A series of knots gathers in my stomach as Mom laughs at another one of Dad’s stupid jokes, and I hear the coward in me grind out, Stop it.  This comfortable kindness overwhelms me.  It kills me, knowing I’m the only one on the disbelieving end of this promise, the only one standing back from the others absorbed in the snow-globe fantasy.  Silently, I scream for them to see the lie behind the upward tilt of my lips, the flames flaring up beneath the cool mask on my face, the insane hatred driving stakes into me from the inside.   I scream and thrash so hard I feel like my seams will break and I’ll burst violently from my skin, a spattering of inky tar tearing its way out of a poorly-constructed rag doll.  Please, I scream, stop it!  Someone, hear me!

“Dear, would you like some more fruit?” Mom asks.  I look at her blankly.

“No, thanks.”

As I slowly become conscious that I’m not screaming after all, the tar begins consuming itself.  Far away, the sickly-sweet promise cackles at me.  And I scream again, in silence.

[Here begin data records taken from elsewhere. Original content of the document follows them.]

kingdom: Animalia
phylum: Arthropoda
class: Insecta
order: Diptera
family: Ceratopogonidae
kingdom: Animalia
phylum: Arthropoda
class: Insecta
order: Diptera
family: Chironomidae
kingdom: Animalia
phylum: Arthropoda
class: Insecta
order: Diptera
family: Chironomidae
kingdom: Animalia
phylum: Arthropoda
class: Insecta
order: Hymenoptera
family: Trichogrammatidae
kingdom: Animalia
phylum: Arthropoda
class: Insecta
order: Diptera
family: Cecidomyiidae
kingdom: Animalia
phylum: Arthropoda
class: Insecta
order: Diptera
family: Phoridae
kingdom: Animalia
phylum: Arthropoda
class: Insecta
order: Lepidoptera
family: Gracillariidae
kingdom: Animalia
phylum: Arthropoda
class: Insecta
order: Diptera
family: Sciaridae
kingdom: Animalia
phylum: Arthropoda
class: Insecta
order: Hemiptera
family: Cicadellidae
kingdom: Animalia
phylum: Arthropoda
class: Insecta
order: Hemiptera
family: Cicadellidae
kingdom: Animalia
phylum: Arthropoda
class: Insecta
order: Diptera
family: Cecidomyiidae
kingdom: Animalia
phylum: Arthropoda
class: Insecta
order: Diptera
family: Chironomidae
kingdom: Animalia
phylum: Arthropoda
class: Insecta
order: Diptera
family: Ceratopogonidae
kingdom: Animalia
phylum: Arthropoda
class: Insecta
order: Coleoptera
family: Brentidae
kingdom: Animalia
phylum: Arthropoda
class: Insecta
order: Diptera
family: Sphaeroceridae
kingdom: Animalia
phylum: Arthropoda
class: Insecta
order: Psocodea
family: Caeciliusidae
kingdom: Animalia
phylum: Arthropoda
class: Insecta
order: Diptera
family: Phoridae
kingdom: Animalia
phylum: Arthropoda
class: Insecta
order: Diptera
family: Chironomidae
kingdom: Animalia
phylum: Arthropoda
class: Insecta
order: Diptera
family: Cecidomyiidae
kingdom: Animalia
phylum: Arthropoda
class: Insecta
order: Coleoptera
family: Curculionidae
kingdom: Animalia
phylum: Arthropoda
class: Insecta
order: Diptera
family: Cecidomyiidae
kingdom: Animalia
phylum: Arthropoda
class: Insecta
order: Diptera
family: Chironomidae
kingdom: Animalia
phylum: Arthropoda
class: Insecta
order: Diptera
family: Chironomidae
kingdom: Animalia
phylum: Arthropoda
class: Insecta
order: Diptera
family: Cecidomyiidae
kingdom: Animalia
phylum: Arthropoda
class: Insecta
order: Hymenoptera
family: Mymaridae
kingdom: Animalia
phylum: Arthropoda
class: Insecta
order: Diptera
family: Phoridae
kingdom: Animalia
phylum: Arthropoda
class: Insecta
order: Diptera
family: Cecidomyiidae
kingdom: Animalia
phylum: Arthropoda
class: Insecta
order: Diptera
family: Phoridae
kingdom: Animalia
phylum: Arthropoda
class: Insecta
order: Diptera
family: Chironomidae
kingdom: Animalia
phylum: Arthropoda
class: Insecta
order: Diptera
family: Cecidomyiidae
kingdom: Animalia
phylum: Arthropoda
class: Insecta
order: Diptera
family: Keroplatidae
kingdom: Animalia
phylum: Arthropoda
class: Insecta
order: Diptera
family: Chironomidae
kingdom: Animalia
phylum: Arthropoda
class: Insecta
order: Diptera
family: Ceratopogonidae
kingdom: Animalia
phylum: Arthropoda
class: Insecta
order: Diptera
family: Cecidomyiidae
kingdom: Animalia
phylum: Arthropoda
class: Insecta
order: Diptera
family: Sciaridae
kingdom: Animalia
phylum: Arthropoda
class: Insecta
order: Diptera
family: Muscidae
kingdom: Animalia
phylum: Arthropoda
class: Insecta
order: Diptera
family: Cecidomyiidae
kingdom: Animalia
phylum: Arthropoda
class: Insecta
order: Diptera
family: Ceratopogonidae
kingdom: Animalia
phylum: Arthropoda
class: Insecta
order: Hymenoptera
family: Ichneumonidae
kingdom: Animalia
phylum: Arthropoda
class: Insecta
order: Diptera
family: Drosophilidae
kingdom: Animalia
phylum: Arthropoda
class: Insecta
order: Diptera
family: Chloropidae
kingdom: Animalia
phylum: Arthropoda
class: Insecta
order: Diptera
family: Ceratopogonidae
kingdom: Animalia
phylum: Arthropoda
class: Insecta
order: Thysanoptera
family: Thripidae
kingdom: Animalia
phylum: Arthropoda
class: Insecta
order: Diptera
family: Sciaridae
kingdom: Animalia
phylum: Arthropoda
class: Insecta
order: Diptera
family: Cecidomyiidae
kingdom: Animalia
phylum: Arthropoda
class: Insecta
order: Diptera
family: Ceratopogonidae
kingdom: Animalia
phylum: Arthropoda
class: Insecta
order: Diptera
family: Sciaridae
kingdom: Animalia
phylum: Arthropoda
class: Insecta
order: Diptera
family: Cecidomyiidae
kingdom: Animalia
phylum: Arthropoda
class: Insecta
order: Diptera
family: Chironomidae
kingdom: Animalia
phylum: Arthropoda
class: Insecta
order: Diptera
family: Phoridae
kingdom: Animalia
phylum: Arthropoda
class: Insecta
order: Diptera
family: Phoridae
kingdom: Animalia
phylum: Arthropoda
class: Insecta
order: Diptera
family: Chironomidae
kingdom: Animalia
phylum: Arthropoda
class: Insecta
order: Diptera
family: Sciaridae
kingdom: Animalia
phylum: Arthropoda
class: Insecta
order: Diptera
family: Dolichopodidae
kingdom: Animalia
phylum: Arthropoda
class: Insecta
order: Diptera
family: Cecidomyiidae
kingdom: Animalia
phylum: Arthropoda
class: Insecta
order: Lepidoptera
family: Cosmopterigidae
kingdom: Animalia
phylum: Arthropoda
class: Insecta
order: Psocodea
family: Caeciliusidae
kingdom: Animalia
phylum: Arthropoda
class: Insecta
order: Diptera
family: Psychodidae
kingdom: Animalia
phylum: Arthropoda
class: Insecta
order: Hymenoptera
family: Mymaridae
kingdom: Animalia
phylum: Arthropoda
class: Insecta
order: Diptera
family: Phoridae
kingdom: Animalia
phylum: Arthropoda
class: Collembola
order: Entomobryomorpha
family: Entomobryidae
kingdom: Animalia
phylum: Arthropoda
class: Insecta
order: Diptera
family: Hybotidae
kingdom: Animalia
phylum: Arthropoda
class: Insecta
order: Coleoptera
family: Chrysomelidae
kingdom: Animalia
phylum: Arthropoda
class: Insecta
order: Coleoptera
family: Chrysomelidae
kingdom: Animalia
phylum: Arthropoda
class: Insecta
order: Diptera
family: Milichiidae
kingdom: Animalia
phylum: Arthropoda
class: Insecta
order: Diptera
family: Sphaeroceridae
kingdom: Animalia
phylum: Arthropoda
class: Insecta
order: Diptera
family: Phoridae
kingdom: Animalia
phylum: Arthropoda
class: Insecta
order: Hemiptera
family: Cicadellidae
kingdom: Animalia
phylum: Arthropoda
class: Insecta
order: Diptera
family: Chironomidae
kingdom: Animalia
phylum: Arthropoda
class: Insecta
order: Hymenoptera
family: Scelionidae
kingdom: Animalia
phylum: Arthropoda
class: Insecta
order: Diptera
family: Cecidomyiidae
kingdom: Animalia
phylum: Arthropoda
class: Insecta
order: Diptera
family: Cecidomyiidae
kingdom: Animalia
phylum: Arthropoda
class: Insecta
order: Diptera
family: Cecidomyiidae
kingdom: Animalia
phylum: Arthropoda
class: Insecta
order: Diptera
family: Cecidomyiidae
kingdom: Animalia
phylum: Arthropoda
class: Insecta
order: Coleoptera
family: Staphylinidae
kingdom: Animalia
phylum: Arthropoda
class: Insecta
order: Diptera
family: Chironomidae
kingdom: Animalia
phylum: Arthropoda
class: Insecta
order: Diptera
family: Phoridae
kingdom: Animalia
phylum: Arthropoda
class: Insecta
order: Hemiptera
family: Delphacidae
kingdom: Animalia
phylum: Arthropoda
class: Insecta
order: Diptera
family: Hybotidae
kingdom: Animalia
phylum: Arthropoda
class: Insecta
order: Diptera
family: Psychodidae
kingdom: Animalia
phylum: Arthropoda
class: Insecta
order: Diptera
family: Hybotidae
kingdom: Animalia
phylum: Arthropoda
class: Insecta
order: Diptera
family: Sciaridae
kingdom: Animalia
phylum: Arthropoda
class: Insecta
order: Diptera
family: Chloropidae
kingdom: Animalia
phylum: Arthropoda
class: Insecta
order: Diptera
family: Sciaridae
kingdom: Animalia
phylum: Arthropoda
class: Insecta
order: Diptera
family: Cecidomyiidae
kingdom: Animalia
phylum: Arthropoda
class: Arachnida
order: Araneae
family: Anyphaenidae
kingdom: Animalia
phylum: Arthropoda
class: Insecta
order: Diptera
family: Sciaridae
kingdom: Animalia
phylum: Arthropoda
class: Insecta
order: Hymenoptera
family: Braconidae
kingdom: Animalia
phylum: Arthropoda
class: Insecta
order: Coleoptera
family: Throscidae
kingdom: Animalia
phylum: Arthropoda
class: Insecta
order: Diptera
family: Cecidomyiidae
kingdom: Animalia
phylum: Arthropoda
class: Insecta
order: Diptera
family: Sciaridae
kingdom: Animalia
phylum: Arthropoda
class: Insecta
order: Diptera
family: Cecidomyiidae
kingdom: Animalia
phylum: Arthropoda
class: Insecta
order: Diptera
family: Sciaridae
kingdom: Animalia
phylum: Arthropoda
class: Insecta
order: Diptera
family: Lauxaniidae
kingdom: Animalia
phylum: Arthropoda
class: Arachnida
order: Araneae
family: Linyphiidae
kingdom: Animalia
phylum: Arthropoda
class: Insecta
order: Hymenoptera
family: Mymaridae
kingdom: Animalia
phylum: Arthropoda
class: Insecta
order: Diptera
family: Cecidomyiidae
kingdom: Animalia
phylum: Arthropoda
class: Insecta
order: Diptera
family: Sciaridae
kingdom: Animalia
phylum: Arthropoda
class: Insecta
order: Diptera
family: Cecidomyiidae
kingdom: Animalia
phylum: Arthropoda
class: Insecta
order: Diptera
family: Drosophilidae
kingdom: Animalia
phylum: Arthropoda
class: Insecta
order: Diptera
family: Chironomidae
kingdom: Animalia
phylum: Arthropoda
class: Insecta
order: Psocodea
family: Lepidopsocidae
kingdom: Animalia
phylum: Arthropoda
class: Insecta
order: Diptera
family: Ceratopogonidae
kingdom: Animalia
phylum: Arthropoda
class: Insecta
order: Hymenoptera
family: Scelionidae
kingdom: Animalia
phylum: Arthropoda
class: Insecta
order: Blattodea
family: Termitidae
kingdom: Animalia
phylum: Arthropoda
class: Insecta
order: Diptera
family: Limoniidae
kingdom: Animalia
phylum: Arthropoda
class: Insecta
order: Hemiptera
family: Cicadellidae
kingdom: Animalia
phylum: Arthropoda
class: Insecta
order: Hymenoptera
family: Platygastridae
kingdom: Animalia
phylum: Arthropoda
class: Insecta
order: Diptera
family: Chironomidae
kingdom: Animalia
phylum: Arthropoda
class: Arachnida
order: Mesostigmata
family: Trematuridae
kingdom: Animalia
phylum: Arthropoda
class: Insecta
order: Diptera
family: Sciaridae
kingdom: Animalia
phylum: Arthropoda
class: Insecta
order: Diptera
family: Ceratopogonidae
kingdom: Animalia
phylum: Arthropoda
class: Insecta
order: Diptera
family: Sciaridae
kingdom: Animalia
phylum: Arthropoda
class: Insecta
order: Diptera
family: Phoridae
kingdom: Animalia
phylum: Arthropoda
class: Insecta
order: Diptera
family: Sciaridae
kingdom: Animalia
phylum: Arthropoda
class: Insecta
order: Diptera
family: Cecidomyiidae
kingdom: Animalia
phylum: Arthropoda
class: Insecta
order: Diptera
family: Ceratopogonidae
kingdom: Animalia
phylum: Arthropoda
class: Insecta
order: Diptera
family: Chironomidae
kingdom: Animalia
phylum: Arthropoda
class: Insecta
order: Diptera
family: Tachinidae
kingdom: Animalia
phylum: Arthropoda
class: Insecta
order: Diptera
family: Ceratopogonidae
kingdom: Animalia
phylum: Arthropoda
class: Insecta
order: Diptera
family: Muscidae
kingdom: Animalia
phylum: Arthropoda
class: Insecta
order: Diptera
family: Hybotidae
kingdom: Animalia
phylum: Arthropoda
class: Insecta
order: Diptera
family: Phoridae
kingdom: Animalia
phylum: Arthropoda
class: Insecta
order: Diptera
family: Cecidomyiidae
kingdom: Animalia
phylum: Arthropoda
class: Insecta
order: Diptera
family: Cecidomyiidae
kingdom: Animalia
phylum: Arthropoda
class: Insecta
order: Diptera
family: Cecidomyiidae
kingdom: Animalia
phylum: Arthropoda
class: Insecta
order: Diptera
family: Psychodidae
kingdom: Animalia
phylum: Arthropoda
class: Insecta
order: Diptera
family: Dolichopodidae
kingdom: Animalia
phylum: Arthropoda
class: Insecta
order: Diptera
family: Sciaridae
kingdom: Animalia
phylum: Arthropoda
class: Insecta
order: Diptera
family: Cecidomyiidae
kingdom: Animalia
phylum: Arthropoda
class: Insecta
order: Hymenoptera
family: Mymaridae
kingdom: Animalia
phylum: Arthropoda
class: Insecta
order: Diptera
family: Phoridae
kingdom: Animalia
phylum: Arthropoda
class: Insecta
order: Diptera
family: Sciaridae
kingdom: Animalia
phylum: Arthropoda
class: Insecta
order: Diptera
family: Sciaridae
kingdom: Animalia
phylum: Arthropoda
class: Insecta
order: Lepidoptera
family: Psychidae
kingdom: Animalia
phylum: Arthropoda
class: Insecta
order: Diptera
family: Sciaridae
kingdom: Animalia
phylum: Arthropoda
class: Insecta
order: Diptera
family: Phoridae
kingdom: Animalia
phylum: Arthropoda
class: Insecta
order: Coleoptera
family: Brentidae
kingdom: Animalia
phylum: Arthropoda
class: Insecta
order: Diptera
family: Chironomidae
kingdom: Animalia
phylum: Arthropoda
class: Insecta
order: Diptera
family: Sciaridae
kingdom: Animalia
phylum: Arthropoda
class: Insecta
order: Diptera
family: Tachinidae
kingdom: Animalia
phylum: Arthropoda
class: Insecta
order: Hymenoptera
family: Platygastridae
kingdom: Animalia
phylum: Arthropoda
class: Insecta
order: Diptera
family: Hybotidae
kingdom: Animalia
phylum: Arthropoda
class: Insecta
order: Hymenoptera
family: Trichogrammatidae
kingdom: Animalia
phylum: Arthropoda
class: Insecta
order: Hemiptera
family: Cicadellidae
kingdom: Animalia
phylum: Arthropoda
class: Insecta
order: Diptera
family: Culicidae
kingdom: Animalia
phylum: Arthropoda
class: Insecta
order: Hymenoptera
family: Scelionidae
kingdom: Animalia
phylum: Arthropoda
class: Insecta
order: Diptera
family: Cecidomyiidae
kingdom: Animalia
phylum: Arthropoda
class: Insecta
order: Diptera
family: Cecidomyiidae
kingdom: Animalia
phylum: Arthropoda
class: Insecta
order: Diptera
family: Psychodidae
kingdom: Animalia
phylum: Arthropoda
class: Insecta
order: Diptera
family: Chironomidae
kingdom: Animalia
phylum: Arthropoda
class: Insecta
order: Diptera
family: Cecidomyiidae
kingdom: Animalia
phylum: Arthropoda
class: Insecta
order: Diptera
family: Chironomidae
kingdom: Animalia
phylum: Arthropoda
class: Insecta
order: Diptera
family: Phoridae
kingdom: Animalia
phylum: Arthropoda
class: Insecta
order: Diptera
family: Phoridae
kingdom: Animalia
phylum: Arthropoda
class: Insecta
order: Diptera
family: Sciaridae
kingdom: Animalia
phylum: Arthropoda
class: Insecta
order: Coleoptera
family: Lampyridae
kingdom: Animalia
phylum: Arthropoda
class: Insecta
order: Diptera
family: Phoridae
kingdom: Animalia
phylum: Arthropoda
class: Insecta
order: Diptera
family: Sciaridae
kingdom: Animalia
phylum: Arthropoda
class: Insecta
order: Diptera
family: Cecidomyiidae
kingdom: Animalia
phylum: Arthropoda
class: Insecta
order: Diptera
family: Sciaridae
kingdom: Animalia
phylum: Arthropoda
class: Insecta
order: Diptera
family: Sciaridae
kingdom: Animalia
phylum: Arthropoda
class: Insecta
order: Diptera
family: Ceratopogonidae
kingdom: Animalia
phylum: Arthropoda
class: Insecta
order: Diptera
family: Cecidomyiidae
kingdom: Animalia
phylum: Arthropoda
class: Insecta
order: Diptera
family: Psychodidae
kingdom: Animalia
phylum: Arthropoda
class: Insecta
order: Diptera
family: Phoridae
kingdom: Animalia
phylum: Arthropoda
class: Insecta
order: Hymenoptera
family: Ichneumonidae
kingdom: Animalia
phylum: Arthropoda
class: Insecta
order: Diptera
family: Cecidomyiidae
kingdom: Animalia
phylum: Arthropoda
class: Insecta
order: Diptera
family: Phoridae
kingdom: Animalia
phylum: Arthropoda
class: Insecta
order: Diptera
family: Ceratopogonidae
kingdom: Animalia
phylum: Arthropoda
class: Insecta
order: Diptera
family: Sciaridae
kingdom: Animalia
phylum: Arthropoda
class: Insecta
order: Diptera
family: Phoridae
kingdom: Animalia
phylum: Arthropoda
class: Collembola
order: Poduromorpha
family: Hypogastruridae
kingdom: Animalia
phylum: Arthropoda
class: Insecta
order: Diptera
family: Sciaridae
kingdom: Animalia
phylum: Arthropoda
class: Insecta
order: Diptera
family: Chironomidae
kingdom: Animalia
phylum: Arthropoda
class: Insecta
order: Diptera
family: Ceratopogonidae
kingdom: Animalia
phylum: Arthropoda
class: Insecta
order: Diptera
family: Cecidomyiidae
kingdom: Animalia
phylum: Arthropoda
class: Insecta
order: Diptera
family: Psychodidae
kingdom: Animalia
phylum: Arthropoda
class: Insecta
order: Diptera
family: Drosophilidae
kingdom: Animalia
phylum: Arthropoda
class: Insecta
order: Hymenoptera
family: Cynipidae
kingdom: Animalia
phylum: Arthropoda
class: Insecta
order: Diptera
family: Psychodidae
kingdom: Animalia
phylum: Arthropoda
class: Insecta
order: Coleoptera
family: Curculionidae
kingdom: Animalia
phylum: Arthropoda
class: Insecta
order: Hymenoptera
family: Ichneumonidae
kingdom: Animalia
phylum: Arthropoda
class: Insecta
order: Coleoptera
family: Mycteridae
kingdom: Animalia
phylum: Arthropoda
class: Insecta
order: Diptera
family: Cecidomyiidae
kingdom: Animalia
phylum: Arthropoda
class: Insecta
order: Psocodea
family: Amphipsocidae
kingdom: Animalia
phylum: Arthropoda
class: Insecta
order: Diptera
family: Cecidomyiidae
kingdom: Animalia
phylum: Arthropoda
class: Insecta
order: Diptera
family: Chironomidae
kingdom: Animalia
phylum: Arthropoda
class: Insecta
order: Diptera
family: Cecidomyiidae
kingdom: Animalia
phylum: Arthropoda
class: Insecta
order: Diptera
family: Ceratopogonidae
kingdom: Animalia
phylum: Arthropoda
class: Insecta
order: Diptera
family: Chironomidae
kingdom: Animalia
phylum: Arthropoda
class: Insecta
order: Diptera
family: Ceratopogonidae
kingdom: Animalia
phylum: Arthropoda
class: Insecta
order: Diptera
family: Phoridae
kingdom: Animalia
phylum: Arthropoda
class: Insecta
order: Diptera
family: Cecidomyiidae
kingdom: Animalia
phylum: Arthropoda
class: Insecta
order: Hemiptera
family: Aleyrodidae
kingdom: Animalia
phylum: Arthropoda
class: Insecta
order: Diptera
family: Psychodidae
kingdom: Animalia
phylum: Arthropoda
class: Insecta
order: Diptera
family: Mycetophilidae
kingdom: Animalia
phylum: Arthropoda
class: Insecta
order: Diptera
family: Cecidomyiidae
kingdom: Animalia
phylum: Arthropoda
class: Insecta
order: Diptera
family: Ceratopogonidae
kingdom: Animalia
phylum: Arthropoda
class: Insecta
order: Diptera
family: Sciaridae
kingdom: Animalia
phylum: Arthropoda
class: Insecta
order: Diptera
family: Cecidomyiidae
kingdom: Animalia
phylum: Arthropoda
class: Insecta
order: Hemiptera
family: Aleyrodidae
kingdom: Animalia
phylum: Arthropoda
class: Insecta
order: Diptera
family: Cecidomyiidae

I’m lying listlessly on my bed spinning cobwebs out of empty air and tangled thoughts when the sun dips beneath the horizon and bleeds fire into the moon-pierced sky.  The faint mumble of the television blurs in through my closed door from the other room where Dad is watching football, creating a white noise soundtrack for my spiraling musings.  Through my window, a pair of headlights enters, paints a ribbon across my wall, and disappears with the sound of an engine.

I wonder how people will see me when I’m gone.  Will I be that mutilated van on the side of the road surrounded by emergency vehicles, stared at solemnly as you pass by?  Or maybe like one of those pairs of bright red beams in the caterpillar line of cars making their slow way ahead of you, a distant reminder that you too will eventually be a pair of taillights vanishing over the horizon, followed by but not connected or disconnected from the person behind you; just there.  Turning over on top of the covers, I eye the drawer that holds the razor blade and cast a cautious glance at my door.  The wheels waver on the road, ready to dodge between traffic cones.  With my ears instinctively pricked for footsteps in the hall, I stand up and start towards the bureau drawers.